Data to examine Block Start

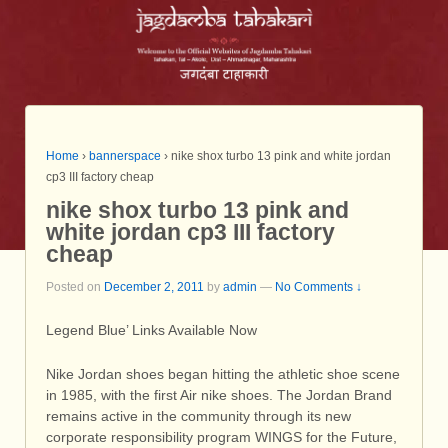
Home
›
bannerspace
›
nike shox turbo 13 pink and white jordan
cp3 III factory cheap
nike shox turbo 13 pink and
white jordan cp3 III factory
cheap
Posted on
December 2, 2011
by
admin
—
No Comments ↓
Legend Blue’ Links Available Now
Nike Jordan shoes began hitting the athletic shoe scene
in 1985, with the first Air nike shoes. The Jordan Brand
remains active in the community through its new
corporate responsibility program WINGS for the Future,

Data to examine Block End

What the task asks –
Copy out every line above word for word, leaving out the pictures.

Solution –
Home
›
bannerspace
›
nike shox turbo 13 pink and white jordan
cp3 III factory cheap
nike shox turbo 13 pink and
white jordan cp3 III factory
cheap
Posted on
December 2, 2011
by
admin
—
No Comments ↓
Legend Blue’ Links Available Now
Nike Jordan shoes began hitting the athletic shoe scene
in 1985, with the first Air nike shoes. The Jordan Brand
remains active in the community through its new
corporate responsibility program WINGS for the Future,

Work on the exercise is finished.